■ **Task to complete**:
List every line in the items below that contains the string "Write", copying each such line in full. A line counts only if its capitalization matches.

■ **Extracted entries**:
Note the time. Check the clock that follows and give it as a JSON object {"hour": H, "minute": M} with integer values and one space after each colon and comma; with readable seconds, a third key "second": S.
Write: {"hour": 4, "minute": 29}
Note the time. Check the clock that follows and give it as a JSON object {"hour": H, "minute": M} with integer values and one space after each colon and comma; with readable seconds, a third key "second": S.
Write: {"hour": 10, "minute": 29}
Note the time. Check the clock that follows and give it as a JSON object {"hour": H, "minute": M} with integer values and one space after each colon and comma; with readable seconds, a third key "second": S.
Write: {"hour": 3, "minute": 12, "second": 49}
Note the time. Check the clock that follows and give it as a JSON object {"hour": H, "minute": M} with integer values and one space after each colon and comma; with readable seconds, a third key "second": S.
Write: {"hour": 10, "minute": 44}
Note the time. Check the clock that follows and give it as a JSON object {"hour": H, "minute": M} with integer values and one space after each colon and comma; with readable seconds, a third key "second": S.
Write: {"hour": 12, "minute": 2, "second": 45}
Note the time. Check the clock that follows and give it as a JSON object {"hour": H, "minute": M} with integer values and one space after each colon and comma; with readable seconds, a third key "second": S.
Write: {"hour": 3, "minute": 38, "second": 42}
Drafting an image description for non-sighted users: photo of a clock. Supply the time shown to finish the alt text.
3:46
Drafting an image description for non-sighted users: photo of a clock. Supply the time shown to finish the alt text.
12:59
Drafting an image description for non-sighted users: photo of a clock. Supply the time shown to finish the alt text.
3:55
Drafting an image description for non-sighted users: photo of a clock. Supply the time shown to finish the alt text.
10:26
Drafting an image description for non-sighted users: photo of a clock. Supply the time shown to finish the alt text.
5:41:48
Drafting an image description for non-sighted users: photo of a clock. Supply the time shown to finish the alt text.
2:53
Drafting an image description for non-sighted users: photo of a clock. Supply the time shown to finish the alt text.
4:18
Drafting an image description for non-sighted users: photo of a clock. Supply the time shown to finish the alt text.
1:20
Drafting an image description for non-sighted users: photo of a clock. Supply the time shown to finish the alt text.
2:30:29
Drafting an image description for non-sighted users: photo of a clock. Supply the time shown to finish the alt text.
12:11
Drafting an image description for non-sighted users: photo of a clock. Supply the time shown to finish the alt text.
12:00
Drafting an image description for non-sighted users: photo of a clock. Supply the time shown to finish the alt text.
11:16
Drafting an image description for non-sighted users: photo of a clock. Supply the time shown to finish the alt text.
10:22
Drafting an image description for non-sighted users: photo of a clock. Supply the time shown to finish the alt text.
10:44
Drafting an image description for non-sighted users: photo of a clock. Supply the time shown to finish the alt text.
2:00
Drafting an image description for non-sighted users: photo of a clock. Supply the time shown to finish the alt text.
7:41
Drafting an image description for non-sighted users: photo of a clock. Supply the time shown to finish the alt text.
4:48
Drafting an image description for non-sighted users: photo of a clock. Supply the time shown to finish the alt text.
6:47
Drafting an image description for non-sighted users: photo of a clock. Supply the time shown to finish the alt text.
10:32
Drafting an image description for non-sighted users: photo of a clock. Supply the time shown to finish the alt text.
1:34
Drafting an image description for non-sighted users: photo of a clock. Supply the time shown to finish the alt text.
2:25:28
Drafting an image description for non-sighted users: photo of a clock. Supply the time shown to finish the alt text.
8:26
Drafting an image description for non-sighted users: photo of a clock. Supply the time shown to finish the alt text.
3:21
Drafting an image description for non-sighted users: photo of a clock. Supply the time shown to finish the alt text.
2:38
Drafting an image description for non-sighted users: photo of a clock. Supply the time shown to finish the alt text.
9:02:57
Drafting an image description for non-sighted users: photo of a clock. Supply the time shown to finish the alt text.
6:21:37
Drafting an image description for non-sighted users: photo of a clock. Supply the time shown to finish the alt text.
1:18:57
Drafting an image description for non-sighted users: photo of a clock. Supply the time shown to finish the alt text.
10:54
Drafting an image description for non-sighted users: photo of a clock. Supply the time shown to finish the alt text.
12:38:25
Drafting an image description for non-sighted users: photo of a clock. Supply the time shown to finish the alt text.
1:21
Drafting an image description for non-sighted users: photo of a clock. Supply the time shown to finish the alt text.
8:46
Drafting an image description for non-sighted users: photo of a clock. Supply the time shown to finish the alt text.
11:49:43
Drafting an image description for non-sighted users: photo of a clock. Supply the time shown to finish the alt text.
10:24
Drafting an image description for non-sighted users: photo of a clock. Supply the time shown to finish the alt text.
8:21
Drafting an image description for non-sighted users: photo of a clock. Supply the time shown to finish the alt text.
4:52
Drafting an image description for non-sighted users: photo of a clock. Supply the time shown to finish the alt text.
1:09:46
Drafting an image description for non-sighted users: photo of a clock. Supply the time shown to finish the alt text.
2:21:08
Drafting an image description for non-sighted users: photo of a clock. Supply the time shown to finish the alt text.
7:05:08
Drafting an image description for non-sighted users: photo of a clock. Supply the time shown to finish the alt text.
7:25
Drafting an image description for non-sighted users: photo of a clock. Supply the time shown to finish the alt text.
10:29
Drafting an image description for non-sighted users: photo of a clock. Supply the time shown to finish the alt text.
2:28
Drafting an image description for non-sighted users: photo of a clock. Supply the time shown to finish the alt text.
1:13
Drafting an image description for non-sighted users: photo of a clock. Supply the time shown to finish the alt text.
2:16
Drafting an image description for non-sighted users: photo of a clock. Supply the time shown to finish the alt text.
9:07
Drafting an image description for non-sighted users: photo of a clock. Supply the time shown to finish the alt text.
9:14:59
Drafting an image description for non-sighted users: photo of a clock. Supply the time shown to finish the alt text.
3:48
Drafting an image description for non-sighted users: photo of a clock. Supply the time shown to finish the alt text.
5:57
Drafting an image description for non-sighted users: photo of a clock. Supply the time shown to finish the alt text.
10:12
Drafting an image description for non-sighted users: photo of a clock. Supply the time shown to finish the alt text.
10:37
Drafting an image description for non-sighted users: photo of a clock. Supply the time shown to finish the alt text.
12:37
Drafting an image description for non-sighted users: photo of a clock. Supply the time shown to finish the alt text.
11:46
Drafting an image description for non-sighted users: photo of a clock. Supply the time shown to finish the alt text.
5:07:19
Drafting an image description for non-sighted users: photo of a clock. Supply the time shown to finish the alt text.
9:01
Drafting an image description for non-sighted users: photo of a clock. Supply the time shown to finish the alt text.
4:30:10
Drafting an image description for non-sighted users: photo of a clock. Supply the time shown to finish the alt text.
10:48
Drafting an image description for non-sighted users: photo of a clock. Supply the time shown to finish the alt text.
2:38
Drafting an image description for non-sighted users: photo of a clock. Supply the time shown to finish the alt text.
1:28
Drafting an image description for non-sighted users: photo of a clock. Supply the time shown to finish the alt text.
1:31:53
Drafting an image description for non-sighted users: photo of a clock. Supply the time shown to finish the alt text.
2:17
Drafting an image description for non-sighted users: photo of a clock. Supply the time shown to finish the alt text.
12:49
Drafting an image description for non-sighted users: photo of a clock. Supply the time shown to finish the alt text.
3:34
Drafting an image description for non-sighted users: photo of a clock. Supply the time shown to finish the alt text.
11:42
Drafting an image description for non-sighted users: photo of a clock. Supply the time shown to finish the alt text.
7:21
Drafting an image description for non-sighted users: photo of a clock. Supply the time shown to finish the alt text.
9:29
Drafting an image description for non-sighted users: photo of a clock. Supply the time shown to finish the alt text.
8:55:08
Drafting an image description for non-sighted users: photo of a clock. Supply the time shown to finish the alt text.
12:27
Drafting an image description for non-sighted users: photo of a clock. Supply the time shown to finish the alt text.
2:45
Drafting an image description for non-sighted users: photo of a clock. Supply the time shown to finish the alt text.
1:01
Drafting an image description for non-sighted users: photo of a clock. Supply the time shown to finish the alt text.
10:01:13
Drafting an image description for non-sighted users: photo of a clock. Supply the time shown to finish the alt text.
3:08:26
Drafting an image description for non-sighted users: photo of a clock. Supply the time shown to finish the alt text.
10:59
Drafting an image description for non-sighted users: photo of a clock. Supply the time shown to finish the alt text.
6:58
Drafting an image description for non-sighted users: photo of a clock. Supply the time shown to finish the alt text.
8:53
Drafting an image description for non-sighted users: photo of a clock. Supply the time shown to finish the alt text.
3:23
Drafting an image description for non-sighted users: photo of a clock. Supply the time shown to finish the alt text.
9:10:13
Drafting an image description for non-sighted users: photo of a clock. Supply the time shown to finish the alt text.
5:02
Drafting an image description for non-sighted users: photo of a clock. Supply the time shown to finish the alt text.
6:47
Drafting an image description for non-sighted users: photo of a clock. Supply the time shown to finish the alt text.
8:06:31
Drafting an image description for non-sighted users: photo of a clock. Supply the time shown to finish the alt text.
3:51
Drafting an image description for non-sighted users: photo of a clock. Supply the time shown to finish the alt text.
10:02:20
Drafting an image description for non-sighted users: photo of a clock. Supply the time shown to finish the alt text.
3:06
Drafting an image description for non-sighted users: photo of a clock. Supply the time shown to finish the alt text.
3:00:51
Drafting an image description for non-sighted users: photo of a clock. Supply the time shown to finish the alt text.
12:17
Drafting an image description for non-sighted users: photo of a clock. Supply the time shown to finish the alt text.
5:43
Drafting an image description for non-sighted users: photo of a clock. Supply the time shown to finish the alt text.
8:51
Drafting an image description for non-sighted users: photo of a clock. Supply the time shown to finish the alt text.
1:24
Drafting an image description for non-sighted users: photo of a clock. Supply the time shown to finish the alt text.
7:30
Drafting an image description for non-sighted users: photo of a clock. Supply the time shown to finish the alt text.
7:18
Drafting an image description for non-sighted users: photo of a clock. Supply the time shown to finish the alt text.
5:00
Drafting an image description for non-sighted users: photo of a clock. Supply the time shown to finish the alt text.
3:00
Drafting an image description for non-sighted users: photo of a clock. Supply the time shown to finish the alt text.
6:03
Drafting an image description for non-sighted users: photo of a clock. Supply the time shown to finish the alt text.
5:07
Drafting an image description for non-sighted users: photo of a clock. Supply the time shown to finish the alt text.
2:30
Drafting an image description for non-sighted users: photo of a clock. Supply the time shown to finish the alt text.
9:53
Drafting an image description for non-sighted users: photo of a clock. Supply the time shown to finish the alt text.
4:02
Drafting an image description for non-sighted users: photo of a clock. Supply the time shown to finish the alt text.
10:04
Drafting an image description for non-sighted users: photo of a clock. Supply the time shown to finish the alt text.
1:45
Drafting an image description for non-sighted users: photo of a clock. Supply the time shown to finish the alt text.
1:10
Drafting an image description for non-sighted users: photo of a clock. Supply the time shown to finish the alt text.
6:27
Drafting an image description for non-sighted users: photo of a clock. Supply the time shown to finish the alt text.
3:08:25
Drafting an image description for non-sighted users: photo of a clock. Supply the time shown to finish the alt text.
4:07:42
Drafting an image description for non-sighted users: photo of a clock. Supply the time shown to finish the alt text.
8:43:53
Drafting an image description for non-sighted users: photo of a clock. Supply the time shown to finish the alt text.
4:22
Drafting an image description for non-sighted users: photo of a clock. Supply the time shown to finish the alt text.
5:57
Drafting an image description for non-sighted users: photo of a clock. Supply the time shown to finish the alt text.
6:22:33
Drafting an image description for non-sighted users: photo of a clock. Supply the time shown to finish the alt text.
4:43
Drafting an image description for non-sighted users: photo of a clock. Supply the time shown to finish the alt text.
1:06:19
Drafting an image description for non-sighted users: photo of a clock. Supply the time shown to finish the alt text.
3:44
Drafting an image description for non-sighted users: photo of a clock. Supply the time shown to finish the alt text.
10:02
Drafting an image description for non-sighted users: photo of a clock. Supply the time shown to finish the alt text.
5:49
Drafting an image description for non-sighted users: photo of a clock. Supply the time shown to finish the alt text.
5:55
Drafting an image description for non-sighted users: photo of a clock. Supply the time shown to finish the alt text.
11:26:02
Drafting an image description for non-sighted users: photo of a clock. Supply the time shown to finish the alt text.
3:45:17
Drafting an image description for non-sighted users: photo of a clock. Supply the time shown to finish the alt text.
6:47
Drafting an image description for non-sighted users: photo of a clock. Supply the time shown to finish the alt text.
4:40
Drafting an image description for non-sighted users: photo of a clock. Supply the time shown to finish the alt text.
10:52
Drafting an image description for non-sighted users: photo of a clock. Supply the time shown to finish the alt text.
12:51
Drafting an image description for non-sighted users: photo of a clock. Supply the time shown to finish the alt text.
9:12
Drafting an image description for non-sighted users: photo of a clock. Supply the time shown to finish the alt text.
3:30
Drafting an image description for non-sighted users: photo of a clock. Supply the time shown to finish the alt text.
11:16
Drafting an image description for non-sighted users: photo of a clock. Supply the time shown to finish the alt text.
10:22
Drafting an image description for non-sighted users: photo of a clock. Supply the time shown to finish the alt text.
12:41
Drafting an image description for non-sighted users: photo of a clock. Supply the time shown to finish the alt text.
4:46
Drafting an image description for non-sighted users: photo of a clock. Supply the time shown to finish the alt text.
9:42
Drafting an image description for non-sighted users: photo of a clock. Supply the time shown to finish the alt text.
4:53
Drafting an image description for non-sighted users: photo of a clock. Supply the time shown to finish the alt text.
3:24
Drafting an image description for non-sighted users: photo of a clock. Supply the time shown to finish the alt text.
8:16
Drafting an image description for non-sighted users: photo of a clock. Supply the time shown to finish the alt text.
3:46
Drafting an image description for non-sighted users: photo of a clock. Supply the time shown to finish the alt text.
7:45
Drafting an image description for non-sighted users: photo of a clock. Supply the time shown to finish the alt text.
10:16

■ **Answer to this task**:
Write: {"hour": 4, "minute": 29}
Write: {"hour": 10, "minute": 29}
Write: {"hour": 3, "minute": 12, "second": 49}
Write: {"hour": 10, "minute": 44}
Write: {"hour": 12, "minute": 2, "second": 45}
Write: {"hour": 3, "minute": 38, "second": 42}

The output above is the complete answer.